By Susan Johnson
Modern builders and architects could learn more than a few valuable lessons from the Sinagua Indians who lived in the Verde Valley and built Montezuma Castle sometime between A.D. 1100 and 1400.
The site chosen by the tribe for this small vertical five-story-high village is brilliant, tucked within a large concave curve of limestone.
Considered the best preserved cliff dwelling in America, its interior rooms are warmed by the sun in the mornings and shaded by large horizontal and vertical outcroppings in the afternoons, the secluded location providing housing for about 150 people.
Established as a national monument in 1906 by Theodore Roosevelt, there are two distinct sections to the castle.
One side is nearly intact, formerly the home of approximately three dozen people.
The other side is a ruin, most of its interior and exterior walls and supporting timbers lost to a prehistoric fire destroying the section where it’s estimated 100 people once lived.
In addition, it’s possible to see the many small cavate niches where the tribe stored food and which provided simple shelter for some of its members.
The lowest floors of the castle are high off the ground, a safety precaution against annual flooding.
If there had been a need to defend the prehistoric high-rise, its vertical walls would have made it easy to do that as well, although no implements of warfare have been found on the site.
Accessed by tall ladders set on ground level, the first floor had additional ladders leading up to the next story and then to the next, some set outdoors and some indoors.
Exterior walkways and balconies allowed plenty of room for milling flour outside and for curing meat or cooking meals and for getting from one section of the castle to the next.

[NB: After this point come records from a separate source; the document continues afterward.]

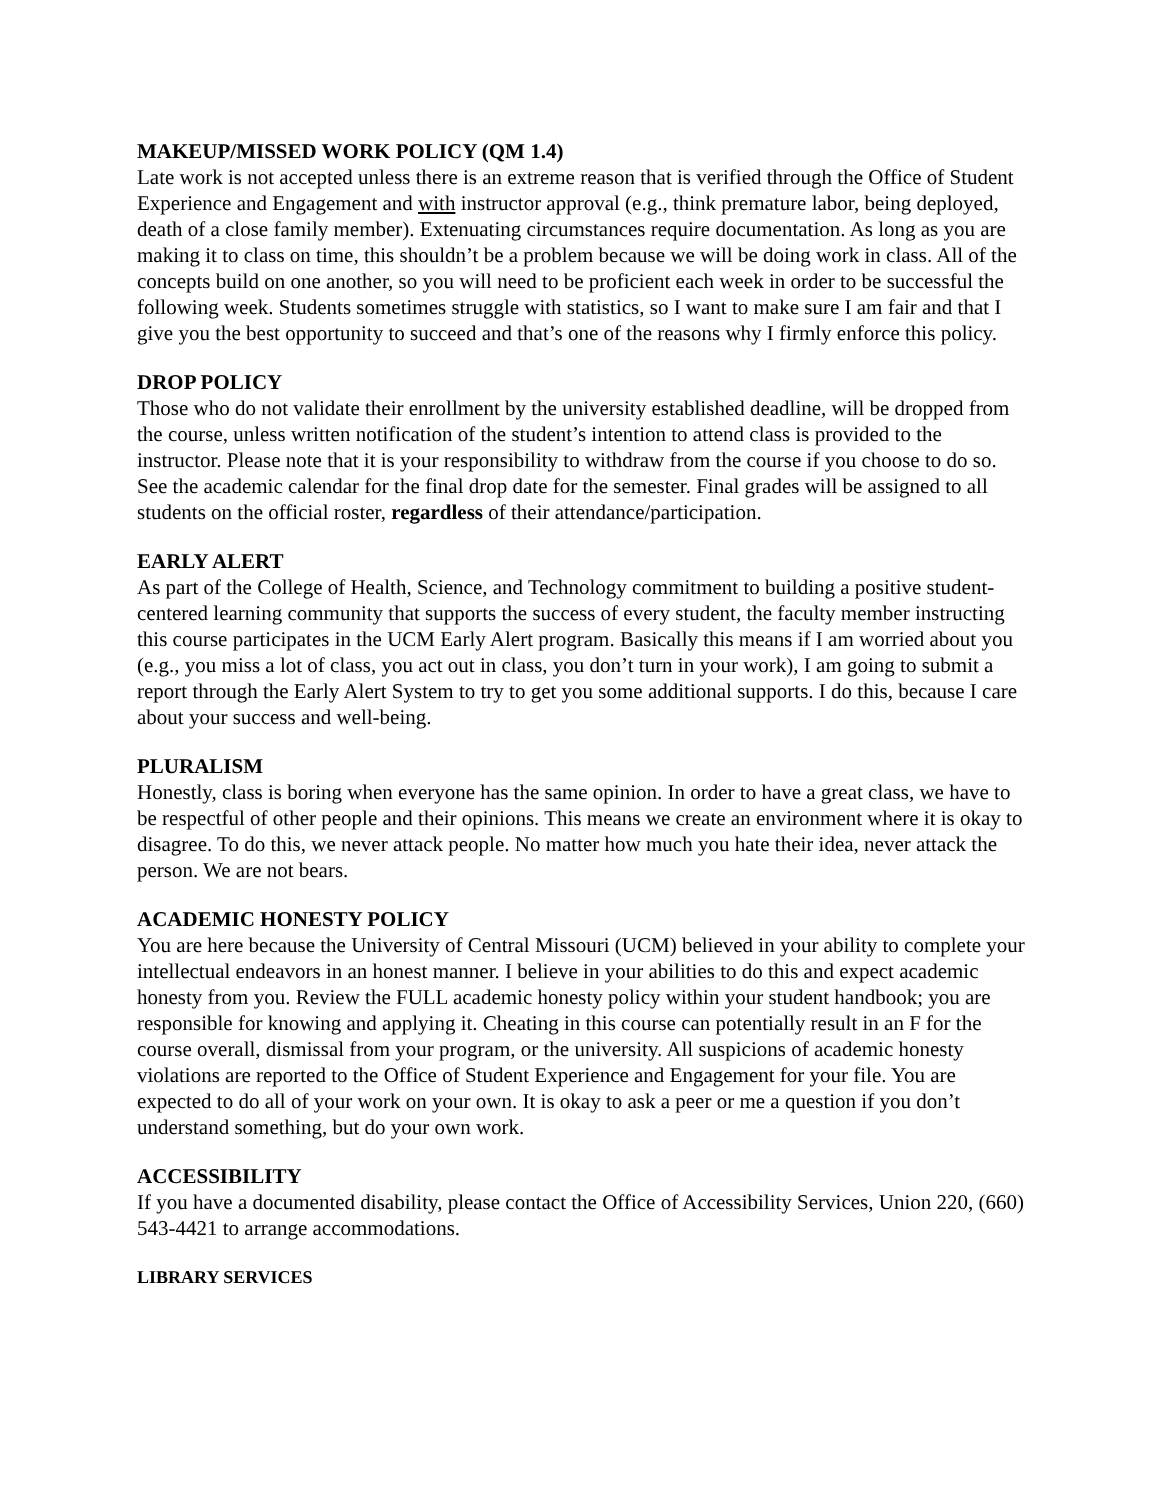MAKEUP/MISSED WORK POLICY (QM 1.4)
Late work is not accepted unless there is an extreme reason that is verified through the Office of Student Experience and Engagement and with instructor approval (e.g., think premature labor, being deployed, death of a close family member). Extenuating circumstances require documentation. As long as you are making it to class on time, this shouldn’t be a problem because we will be doing work in class. All of the concepts build on one another, so you will need to be proficient each week in order to be successful the following week. Students sometimes struggle with statistics, so I want to make sure I am fair and that I give you the best opportunity to succeed and that’s one of the reasons why I firmly enforce this policy.
DROP POLICY
Those who do not validate their enrollment by the university established deadline, will be dropped from the course, unless written notification of the student’s intention to attend class is provided to the instructor. Please note that it is your responsibility to withdraw from the course if you choose to do so. See the academic calendar for the final drop date for the semester. Final grades will be assigned to all students on the official roster, regardless of their attendance/participation.
EARLY ALERT
As part of the College of Health, Science, and Technology commitment to building a positive student-centered learning community that supports the success of every student, the faculty member instructing this course participates in the UCM Early Alert program. Basically this means if I am worried about you (e.g., you miss a lot of class, you act out in class, you don’t turn in your work), I am going to submit a report through the Early Alert System to try to get you some additional supports. I do this, because I care about your success and well-being.
PLURALISM
Honestly, class is boring when everyone has the same opinion. In order to have a great class, we have to be respectful of other people and their opinions. This means we create an environment where it is okay to disagree. To do this, we never attack people. No matter how much you hate their idea, never attack the person. We are not bears.
ACADEMIC HONESTY POLICY
You are here because the University of Central Missouri (UCM) believed in your ability to complete your intellectual endeavors in an honest manner. I believe in your abilities to do this and expect academic honesty from you. Review the FULL academic honesty policy within your student handbook; you are responsible for knowing and applying it. Cheating in this course can potentially result in an F for the course overall, dismissal from your program, or the university. All suspicions of academic honesty violations are reported to the Office of Student Experience and Engagement for your file. You are expected to do all of your work on your own. It is okay to ask a peer or me a question if you don’t understand something, but do your own work.
ACCESSIBILITY
If you have a documented disability, please contact the Office of Accessibility Services, Union 220, (660) 543-4421 to arrange accommodations.
LIBRARY SERVICES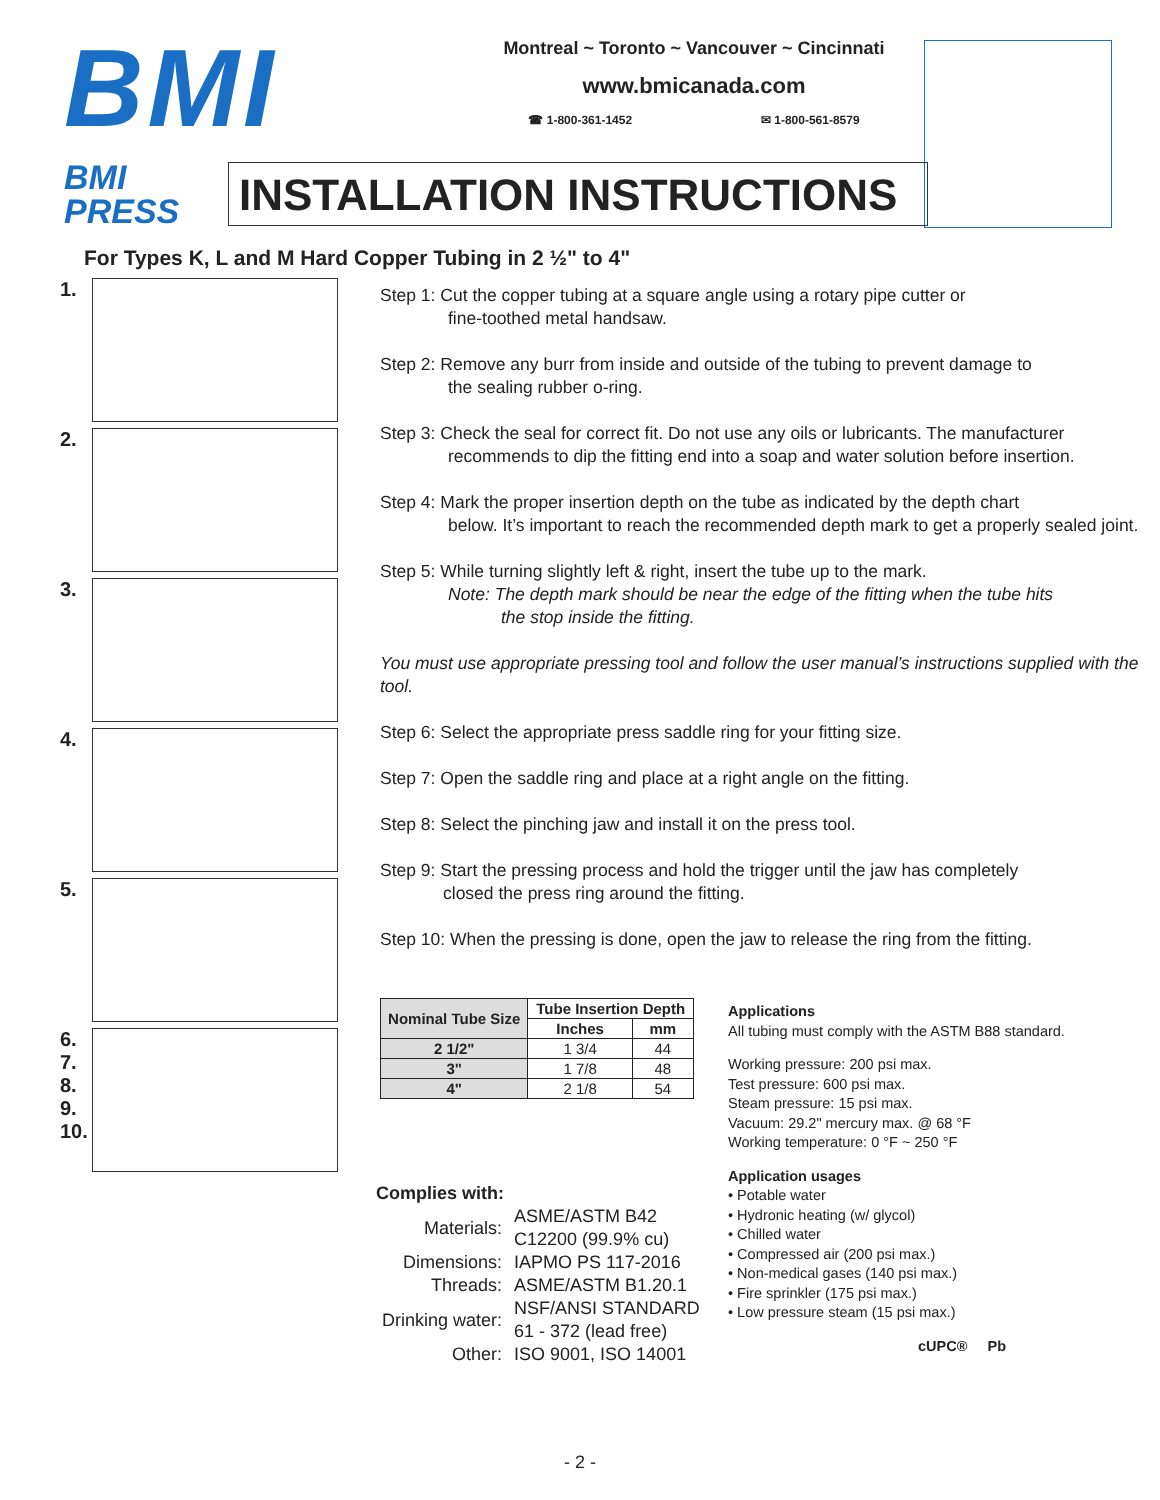BMI
Montreal ~ Toronto ~ Vancouver ~ Cincinnati
www.bmicanada.com
☎ 1-800-361-1452 ✉ 1-800-561-8579
BMI
PRESS
INSTALLATION INSTRUCTIONS
For Types K, L and M Hard Copper Tubing in 2 ½" to 4"
1.
2.
3.
4.
5.
6.
7.
8.
9.
10.
Step 1: Cut the copper tubing at a square angle using a rotary pipe cutter or
fine-toothed metal handsaw.
Step 2: Remove any burr from inside and outside of the tubing to prevent damage to
the sealing rubber o-ring.
Step 3: Check the seal for correct fit. Do not use any oils or lubricants. The manufacturer
recommends to dip the fitting end into a soap and water solution before insertion.
Step 4: Mark the proper insertion depth on the tube as indicated by the depth chart
below. It’s important to reach the recommended depth mark to get a properly sealed joint.
Step 5: While turning slightly left & right, insert the tube up to the mark.
Note: The depth mark should be near the edge of the fitting when the tube hits
the stop inside the fitting.
You must use appropriate pressing tool and follow the user manual’s instructions supplied with the tool.
Step 6: Select the appropriate press saddle ring for your fitting size.
Step 7: Open the saddle ring and place at a right angle on the fitting.
Step 8: Select the pinching jaw and install it on the press tool.
Step 9: Start the pressing process and hold the trigger until the jaw has completely
closed the press ring around the fitting.
Step 10: When the pressing is done, open the jaw to release the ring from the fitting.
| Nominal Tube Size | Tube Insertion Depth | |
| --- | --- | --- |
| | Inches | mm |
| 2 1/2" | 1 3/4 | 44 |
| 3" | 1 7/8 | 48 |
| 4" | 2 1/8 | 54 |
Applications
All tubing must comply with the ASTM B88 standard.
Working pressure: 200 psi max.
Test pressure: 600 psi max.
Steam pressure: 15 psi max.
Vacuum: 29.2" mercury max. @ 68 °F
Working temperature: 0 °F ~ 250 °F
Application usages
• Potable water
• Hydronic heating (w/ glycol)
• Chilled water
• Compressed air (200 psi max.)
• Non-medical gases (140 psi max.)
• Fire sprinkler (175 psi max.)
• Low pressure steam (15 psi max.)
cUPC® Pb
Complies with:
| Materials: | ASME/ASTM B42 C12200 (99.9% cu) |
| Dimensions: | IAPMO PS 117-2016 |
| Threads: | ASME/ASTM B1.20.1 |
| Drinking water: | NSF/ANSI STANDARD 61 - 372 (lead free) |
| Other: | ISO 9001, ISO 14001 |
- 2 -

At the very top of the preserved section is the largest room, 33 feet deep, perhaps used as a social or ceremonial room according to Park Ranger Josh Boles who said no evidence of a kiva has been found.
The inside rooms of the castle have been closed to the public since 1953, but a video in the visitors’ center offers a modern virtual tour of its interior and a vintage narrated diorama from 1951 shows a cutaway model version of how the village may have looked in the year 1100.
Situated next to perennial Wet Beaver Creek, there was always a source of water and it was near enough to Tuzigoot and Montezuma Well for trading and other communal activities.
Boles estimates the castle’s villagers needed half a day or less to get to Tuzigoot, walking at a pace of five miles an hour, unburdened by water vessels since there would be water at their destination.
Today, a perfect view of the castle is accessed by a paved one-third mile looped pathway.
Passing beneath enormous sycamore trees and picturesque hackberry trees, the path gives visitors a close look at the difference between two types of plants — one type on the arid uphill side and the other type in the flood plain near the creek.
Well-shaded by trees in summer, the area also has seating for interpretive talks and special events.
In addition, there’s a lovely tree-shaded picnic area quite near the creek, a perfect spot to listen to rushing water and to enjoy the sweet scent of sycamore leaves.
Home to dozens of species of birds, the creek-side location is ideal for birdwatchers.
On a recent day, volunteer naturalist John Moore pointed out red-tailed hawks, swifts, swallows, rock wrens, woodpeckers, bridled titmice, flickers, sapsuckers, ravens and sharp-shinned hawks.
There are also displays and artifacts inside the visitor center which has a well-stocked bookstore offering many books, videos, pop-up children’s books, music CDs and gift items.
For those who want added excitement during their visit, the monument is home to many bats and rattlesnakes.
While visitors are on their own for spotting flying mammals, the numerous rattlers are part of a long-term study and on any given summer day, it’s usually possible to ask one of the rangers for a discreet look at a black-tailed or western diamondback.